Pour tenir compte du taux d’inclusion plus élevé des gains en capital, la déduction pour options d’achat d’actions accordées à des employés sera réduite à un tiers (au lieu de la moitié actuelle) de l’avantage imposable réalisé après le 24 juin 2024. La déduction restera égale à la moitié de l’avantage imposable jusqu’à une limite annuelle combinée de 250 000 $ pour les options d’achat d’actions accordées à des employés et les gains en capital.

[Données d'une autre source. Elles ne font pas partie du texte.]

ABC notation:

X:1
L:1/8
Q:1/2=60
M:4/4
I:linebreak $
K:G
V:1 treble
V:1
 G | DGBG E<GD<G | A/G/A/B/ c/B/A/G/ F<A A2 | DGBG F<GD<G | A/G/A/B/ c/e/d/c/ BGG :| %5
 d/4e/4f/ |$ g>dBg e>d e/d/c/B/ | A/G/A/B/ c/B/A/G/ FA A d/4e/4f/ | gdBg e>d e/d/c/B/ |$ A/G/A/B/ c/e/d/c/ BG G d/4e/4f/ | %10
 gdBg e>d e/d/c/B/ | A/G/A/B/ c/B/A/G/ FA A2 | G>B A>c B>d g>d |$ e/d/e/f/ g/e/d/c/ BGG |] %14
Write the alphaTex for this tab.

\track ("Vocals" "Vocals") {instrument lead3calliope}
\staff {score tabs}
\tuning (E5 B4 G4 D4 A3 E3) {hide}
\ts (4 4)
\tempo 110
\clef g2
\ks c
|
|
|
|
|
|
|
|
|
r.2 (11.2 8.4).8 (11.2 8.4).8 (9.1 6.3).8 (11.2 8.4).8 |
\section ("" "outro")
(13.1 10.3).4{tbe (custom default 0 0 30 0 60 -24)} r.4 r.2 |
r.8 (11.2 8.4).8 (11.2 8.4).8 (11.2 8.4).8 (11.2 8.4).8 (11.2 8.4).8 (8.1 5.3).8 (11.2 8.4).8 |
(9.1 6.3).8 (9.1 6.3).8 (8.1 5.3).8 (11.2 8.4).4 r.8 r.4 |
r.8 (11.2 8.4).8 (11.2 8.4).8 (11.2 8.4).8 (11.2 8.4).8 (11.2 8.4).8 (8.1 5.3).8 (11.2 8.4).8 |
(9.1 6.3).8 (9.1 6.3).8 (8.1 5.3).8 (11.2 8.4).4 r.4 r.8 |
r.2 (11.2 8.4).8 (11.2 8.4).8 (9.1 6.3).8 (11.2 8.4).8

Les modifications proposées à la déduction pour options d’achat d’actions n’ont pas d’incidence sur les règles relatives à la limite annuelle d’acquisition (LAA) introduites en 2021. Les règles sur la LAA s’appliquent au moment où les options sont attribuées et limitent le nombre d’options qui donneront droit à la déduction pour options d’achat d’actions. Le pourcentage réel de la déduction pour options d’achat d’actions ne sera déterminé qu’au moment de l’exercice des options et dépendra à la fois du montant de l’avantage réalisé et de la situation personnelle de l’employé (c’est-à-dire des gains en capital réalisés au cours de l’année de l’exercice des options).

Incidence globale

Le tableau ci-dessous illustre l’incidence des modifications proposées sur l’avantage lié aux options d’achat d’actions d’un employé. Il suppose que l’employé :

  • réside en Ontario et est assujetti au taux d’imposition marginal le plus élevé de 53,53 % ;
  • a exercé ses options d’achat d’actions, donnant lieu à un avantage imposable de 1 000 000 $.

 

Avant le 25 juin 2024

Après le 24 juin 2024

Déduction pour options d’achat d’actions de l’employé

≤ 250 000 $

1/2

> 250 000 $

1/2

1/3

Comparaison des conséquences fiscales1

Avantage imposable de l’employé

1 000 000 $

Déduction pour options d’achat d’actions de l’employé

≤ 250 000 $

(500 000 $)

(125 000 $)

> 250 000 $

(250 000 $)

Revenu net imposable de l’employé

500 000 $

625 000 $

Impôt à payer de l’employé

267 650 $

334 563 $

Avantage après impôt de l’employé

732 350 $

665 437 $

Taux d’imposition effectif de l’avantage imposable de l’employé

26,77 %

33,46 %

Variation de l’avantage après impôt de l’employé

(9,14 %)

Variation du taux d’imposition effectif de l’avantage imposable de l’employé

6,69 %

  1. Les chiffres supposent que l’employé n’a pas d’autres options d’achat d’actions ni de gains en capital pour l’année et que toutes les options d’achat d’actions donnent droit à la déduction pour options d’achat d’actions.
Observations de PwC

La réduction de la déduction pour options d’achat d’actions vise à s’harmoniser avec le nouveau taux d’inclusion des gains en capital. Même si cela peut sembler défavorable, les options d’achat d’actions d’un employé sont toujours assujetties à un taux d’imposition préférentiel et l’employé est plus avantagé que s’il était simplement payé en espèces. La conséquence nette pour un employé est qu’il paiera, pour le montant de l’avantage lié aux options d’achat d’actions dépassant le seuil de 250 000 $, environ 8 à 9 % d’impôt de plus qu’avant les modifications proposées (l’augmentation exacte dépend de la province ou du territoire de résidence de l’employé et suppose que l’employé est imposé au taux marginal d’imposition le plus élevé de sa province ou de son territoire). Le Canada s’aligne ainsi sur les autres pays qui accordent une certaine forme d’avantage fiscal pour les options d’achat d’actions – dans de nombreuses autres juridictions, tout taux préférentiel sur les options d’achat d’actions est généralement limité à un certain montant.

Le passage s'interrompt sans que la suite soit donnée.